Sautant sur l’occasion, Oumar Ould Hamaha, un des chefs du Mujao, lui propose d’envoyer des hommes de Boulikessi à Gao, afin que le groupe jihadiste les forme et les arme. Amirou s’exécute et envoie des jeunes dans les camps du Mujao. Dans un rapport publié en mai 2016, International crisis group explique que la majorité d’entre eux ont « adopté une approche opportuniste, ralliant un camp pour bénéficier d’une protection ou se procurer des armes et peser dans les conflits locaux ». Les années suivantes, Amirou, surveillé de près par les autorités maliennes et qui passera même quelques semaines dans les geoles burkinabé, à Ouagadougou, ne cessera d’expliquer que « nous n’avons pas pris les armes pour attaquer l’État malien mais pour nous défendre contre nos ennemis. »
Attaques et massacres
Mais le mal était fait. Certains des jeunes qui ont été formés à Gao ont épousé le projet du Mujao. Ils ont ensuite navigué d’un groupe à l’autre, au gré des circonstances et des luttes de pouvoir : la katiba Macina, la katiba Serma (toutes deux liées au Groupe de soutien à l’islam et aux musulmans – GSIM – affilié à Al Qaeda), l’EIGS. D’autres, qui étaient rentrés dans leur campement, ont repris les armes et ont rejoint un de ces groupes pour se défendre des exactions de l’armée malienne qui, lors de son retour dans la zone à la suite de l’opération Serval, a multiplié les arrestations arbitraires et les exécutions. Ils y ont retrouvé les Peuls du Nord-Tillabéry, ou les ont parfois combattus, lorsque l’EIGS et le GSIM ont commencé à se faire la guerre en 2020.

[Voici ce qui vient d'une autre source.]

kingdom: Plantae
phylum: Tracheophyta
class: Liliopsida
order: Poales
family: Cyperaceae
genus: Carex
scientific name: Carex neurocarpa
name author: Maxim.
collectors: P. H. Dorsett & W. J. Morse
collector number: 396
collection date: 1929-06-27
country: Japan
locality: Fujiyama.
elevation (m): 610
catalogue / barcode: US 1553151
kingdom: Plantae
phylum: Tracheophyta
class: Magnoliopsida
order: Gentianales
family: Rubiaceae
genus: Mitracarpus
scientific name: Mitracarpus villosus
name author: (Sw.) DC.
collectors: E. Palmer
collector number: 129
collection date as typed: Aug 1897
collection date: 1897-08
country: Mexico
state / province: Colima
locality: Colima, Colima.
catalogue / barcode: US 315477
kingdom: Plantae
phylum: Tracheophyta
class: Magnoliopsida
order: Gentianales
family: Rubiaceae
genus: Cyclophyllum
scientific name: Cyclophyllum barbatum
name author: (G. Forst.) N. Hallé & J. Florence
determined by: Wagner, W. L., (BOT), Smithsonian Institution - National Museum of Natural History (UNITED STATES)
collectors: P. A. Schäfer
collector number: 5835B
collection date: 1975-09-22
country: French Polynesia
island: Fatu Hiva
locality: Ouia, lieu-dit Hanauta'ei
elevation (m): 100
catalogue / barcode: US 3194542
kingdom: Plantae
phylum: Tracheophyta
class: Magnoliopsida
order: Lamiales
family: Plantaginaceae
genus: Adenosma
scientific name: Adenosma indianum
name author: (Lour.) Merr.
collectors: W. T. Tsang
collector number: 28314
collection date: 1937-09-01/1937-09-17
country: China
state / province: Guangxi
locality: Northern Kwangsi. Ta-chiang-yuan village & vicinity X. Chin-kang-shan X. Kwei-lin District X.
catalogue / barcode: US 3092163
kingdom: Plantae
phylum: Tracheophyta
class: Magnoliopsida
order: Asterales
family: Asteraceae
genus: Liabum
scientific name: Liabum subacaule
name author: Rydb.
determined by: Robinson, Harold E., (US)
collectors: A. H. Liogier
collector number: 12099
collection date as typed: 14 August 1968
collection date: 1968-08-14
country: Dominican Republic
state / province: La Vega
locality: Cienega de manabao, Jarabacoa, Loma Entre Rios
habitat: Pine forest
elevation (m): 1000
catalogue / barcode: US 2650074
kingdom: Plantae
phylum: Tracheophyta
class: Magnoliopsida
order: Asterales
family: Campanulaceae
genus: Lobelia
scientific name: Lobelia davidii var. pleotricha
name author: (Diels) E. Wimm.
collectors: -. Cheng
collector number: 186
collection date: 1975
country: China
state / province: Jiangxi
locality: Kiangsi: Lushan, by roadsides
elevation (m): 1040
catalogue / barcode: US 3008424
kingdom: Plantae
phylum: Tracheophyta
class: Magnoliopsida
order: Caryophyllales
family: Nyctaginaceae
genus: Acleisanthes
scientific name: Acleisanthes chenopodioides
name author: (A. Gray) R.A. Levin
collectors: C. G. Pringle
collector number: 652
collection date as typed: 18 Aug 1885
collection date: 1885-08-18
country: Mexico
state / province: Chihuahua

Depuis trois ans, la zone de Boulikessi est l’une des plus dangereuses du Mali. Les affrontements entre groupes jihadistes et forces armées y sont récurrents. L’armée malienne y a subi plusieurs attaques, dont une particulièrement meurtrière en septembre 2019 (au moins 40 soldats tués). Elle y a également commis des massacres. En mai 2018, des soldats sous commandement du G5 Sahel ont tué au moins 12 civils au cours d’une opération menée en représailles au meurtre d’un de leurs éléments. « Pour eux, tous les Peuls sont des jihadistes en puissance », se désolait à l’époque « Amirou Boulikessi ». Le chef du village a été enlevé par des jihadistes en mars 2019. Ses proches n’ont plus eu de nouvelles depuis.